2013 yılında İstanbul'da başlayarak ülke geneline yayılan Gezi Parkı eylemleri sırasında Eskişehir'de düzenlenen protestolarda Ali İsmail Korkmaz isimli genç feci şekilde dövülerek öldürülmüştü.

Aynı gün Gezi Parkı eylemlerine yönelik polis müdahalesi sonrasında bir binaya saklanan Tevfik Caner Ertay isimli genç ise iddiaya göre A.A. ve A.K. adlı polisler tarafından yakalanarak polis aracının bagajına konuldu.

Daha sonra ise dönemin İl Emniyet Müdür Yardımcısı Mustafa Aygün ile şube müdürleri Ertay'ı bagajdan çıkarıp öldüresiye dövdü.

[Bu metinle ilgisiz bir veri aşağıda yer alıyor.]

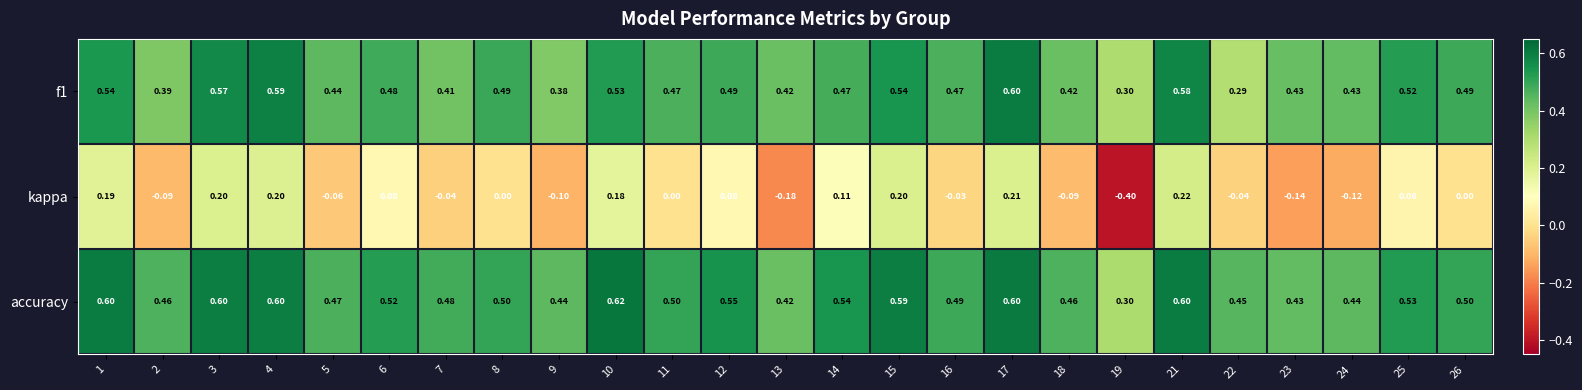

What is the spread (max minus min) of values at 13?

0.6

Yaşanan olayla ilgili altı polis hakkında "kasten yaralama" suçundan 8 yıl hapis cezası istemiyle Eskişehir 4. Asliye Ceza Mahkemesi'nde dava açıldı.

Açılan davanın karar duruşması 3 Şubat günü görülürken, mahkeme, iki polise yaralama suçundan 23 ay 10 gün hapis cezasına hükmederek, cezaları erteledi.

Diğer polisler ise beraat etti.

Öte yandan davada beraat eden Mustafa Aygün ile ilgili dikkat çekici bir detay ortaya çıktı. Aygün'ün FETÖ yargılamalarında birden çok müebbet hapis cezası aldığı öğrenilirken, Aygün aynı akşam Ali İsmail Korkmaz'ın dövülerek öldürülmesi suçuna karışan polislerin de amiriydi. Yine dönemin Eskişehir İstihbarat Şube Müdürü Mustafa Arık'ın da FETÖ'den yargılandığı öğrenildi.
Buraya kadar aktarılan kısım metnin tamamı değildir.